Ellen Chang Market News Analyst

Amgen (NASDAQ: AMGN) is placing a bet that its group of cardiovascular and immunology drugs will help the biotech outshine its competition.

The pharmaceutical behemoth, which has a market cap of $187 billion, is investing in cardiology and immunology, two specialties that have produced innovative drugs to boost its revenue.

Focus on cardiology, immunology specialties 

Amgen is growing its pipeline in cardiology and immunology to compete with its rivals while increasing its profit margin.
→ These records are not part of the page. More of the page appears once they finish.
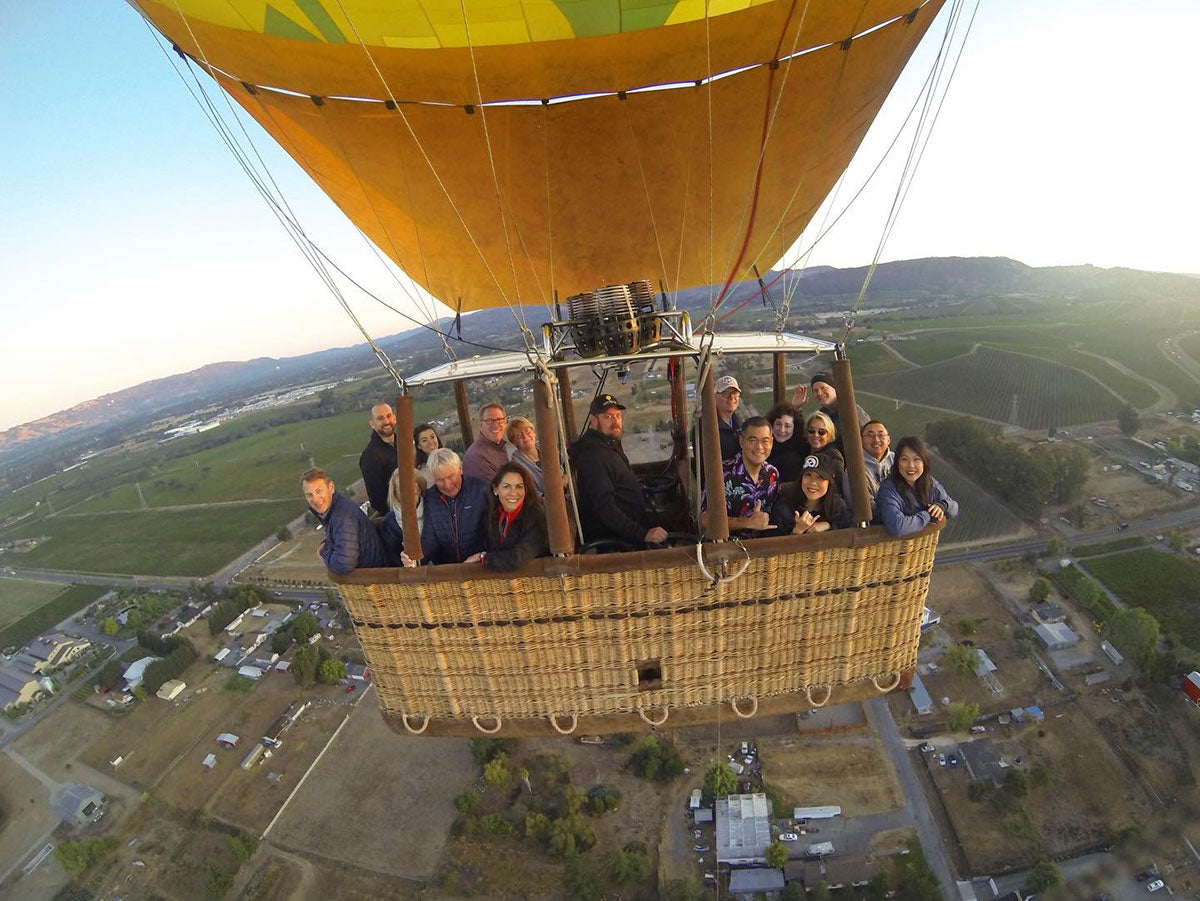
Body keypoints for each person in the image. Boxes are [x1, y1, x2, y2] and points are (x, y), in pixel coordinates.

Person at [568, 393, 668, 548]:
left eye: (618, 416)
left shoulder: (607, 445)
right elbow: (605, 509)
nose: (615, 422)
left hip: (630, 529)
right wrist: (643, 534)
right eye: (608, 417)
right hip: (618, 542)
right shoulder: (594, 456)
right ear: (593, 421)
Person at [301, 468, 387, 575]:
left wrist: (324, 553)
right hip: (371, 573)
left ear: (331, 487)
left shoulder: (343, 518)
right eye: (309, 495)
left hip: (372, 580)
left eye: (319, 491)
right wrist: (327, 542)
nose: (315, 499)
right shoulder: (335, 510)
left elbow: (343, 565)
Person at [719, 416, 793, 538]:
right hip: (731, 551)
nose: (759, 447)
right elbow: (706, 520)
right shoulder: (722, 474)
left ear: (771, 442)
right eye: (753, 440)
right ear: (741, 441)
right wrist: (747, 522)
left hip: (767, 548)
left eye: (765, 441)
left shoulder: (772, 474)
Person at [876, 436, 959, 538]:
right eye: (905, 459)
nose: (911, 465)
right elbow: (897, 527)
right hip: (891, 550)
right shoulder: (888, 489)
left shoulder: (929, 482)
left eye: (917, 459)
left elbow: (954, 507)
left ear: (924, 462)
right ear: (897, 463)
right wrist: (928, 515)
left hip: (922, 550)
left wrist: (942, 506)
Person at [420, 448, 489, 564]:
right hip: (448, 571)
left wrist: (484, 556)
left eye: (451, 476)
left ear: (460, 469)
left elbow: (494, 532)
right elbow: (429, 540)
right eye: (440, 480)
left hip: (480, 566)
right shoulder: (430, 498)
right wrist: (416, 561)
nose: (447, 485)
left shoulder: (481, 490)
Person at [479, 463, 549, 571]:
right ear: (495, 489)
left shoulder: (537, 517)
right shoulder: (491, 516)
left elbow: (518, 559)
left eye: (519, 487)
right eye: (506, 487)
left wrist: (483, 557)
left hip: (536, 583)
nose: (513, 493)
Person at [793, 372, 868, 455]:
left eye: (823, 388)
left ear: (835, 388)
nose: (819, 393)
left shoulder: (852, 411)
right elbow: (805, 437)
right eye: (815, 390)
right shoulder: (821, 414)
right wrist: (796, 409)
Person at [841, 420, 894, 517]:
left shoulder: (898, 460)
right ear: (860, 440)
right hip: (874, 526)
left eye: (881, 435)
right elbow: (864, 508)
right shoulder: (855, 468)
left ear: (888, 440)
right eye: (870, 435)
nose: (876, 439)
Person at [792, 455, 850, 534]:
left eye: (820, 477)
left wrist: (829, 526)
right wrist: (797, 531)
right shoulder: (786, 506)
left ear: (829, 483)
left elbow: (849, 533)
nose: (813, 482)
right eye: (808, 475)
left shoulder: (837, 506)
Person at [380, 468, 425, 567]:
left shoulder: (431, 508)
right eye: (402, 488)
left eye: (412, 485)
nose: (408, 492)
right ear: (395, 492)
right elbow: (391, 559)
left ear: (420, 487)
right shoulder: (389, 523)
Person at [358, 403, 398, 517]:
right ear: (372, 424)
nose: (386, 421)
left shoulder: (405, 442)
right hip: (398, 518)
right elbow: (377, 500)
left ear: (394, 418)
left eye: (389, 416)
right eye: (380, 418)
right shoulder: (370, 457)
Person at [463, 403, 511, 482]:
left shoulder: (498, 446)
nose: (495, 425)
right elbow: (493, 491)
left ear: (505, 422)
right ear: (481, 425)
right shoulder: (476, 457)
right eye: (489, 421)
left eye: (499, 420)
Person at [766, 402, 806, 482]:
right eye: (778, 424)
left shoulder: (798, 454)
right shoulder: (764, 447)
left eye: (787, 426)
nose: (782, 430)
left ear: (794, 428)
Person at [506, 416, 544, 497]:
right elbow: (528, 492)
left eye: (528, 432)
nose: (525, 437)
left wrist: (565, 478)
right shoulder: (515, 465)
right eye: (519, 436)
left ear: (534, 433)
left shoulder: (547, 448)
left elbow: (565, 465)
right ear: (514, 442)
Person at [802, 411, 846, 481]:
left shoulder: (834, 457)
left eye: (821, 432)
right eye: (811, 430)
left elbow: (838, 484)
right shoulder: (801, 450)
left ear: (829, 434)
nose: (816, 435)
The biotech’s newer drugs, such as Repatha, which lowers cholesterol, have proven to be a blockbuster and help Amgen “keep free cash flow above 30% of sales,” wrote Karen Andersen, a director for Morningstar. Repatha has been estimated to generate $4.5 billion over a longer period. 

Blincyto, a cancer drug, and Tezspire, an asthma drug, are also adding to Amgen’s bottom line. Launched in the U.S. in 2022, Tezspire could generate $3 billion in sales for the company. 

Both Repatha and Tezpsire are “poised to be top products by 2030, in addition to oncology drug Lumakras (approved in 2021),” she said. “Despite Repatha’s slow start, we expect PCSK9 antibodies as a class could generate $7 billion in peak sales with significant potential for volume growth to more than counter additional pressure on price as well as new competitive threats (like Novartis’ new drug Leqvio and Merck’s oral enlicitide).

Previous drug acquisitions have also contributed to Amgen’s profit margin, including Decode, which is a human genetics database, giving the company the ability to identify potential new drug targets and develop them.

Direct-to-patient program launched 

Amgen’s revenue increased by 9% to $9.87 billion during the fourth quarter, beating estimates by Wall Street analysts who predicted $9.47 billion in revenue.

The biotech reported a profit of $1.33 billion, compared with a profit of $627 million. Amgen said the 111% increase in earnings was the result of higher revenue and lower net unrealized losses on equity investments.

Revenue in Amgen’s product sales rose by 7%, led by a 10% increase in product volume. The selling price of its products fell by 4%. 

The biotech is estimating revenue of $37 billion to $38.4 billion for 2026, while Wall Street forecasts revenue of $37.19 billion, according to FactSet. The stock has risen by 23% during the past six months.

Last October, Amgen began AmgenNow, its direct-to-patient program to decrease the cost of drugs, which was recommended by the White House’s call to reduce prescription drug prices for U.S. patients.

But Amgen does face challenges from biosimilar and branded competition even though its group of newer drugs is “keeping overall sales steady,” Andersen said.

“Tougher labels and reimbursement had been affecting anemia drugs Epogen and Aranesp since safety concerns emerged in 2007, and the 2019 launch of Pfizer’s biosimilar, Retacrit, is weighing on sales,” she wrote. “Neutropenia drugs Neupogen and Neulasta are also in decline due to biosimilar launches.”

The biotech is combating these challenges by improving the efficiency levels that occur during the production of its drugs, which in turn frees up cash to spend on research and development and promote its drugs to combat cardiovascular diseases.

“Amgen’s improved manufacturing efficiency not only will benefit gross margins but also could give the firm a cost advantage in the biosimilar market,” Andersen said. 

In 2019, the company bought Otzela, an oral immunology drug which “fits well” with Amgen’s Enbrel, a drug that treats chronic autoimmune inflammatory conditions, she added.

Amgen is increasing its biosimilar portfolio in an effort to compete against Roche’s and AbbVie’s (NYSE: ABBV) mature oncology and immunology franchises. 

“We think Amgen’s experience navigating regulatory, clinical, and manufacturing hurdles, as well as its strong reputation for its branded therapies, is helping the firm position itself as a leading biosimilar player,” Andersen said.

As a biotech, Amgen and its competitors spend millions of dollars to create biosimilars, which are a type of biologic medication that are effective for treating diseases and illnesses, according to the U.S. Food and Drug Administration. Biosimilars are cheaper than the original biologics and are similar to creating a generic version of a drug.

The company has invested over $2 billion across a portfolio of 11 biosimilar medicines that are approved or in development to treat oncology, inflammation, and rare diseases.

Amgen’s cardiology and immunology drugs will continue to generate higher margins as more patients receive diagnoses for diseases that require consistent, longer-term treatment.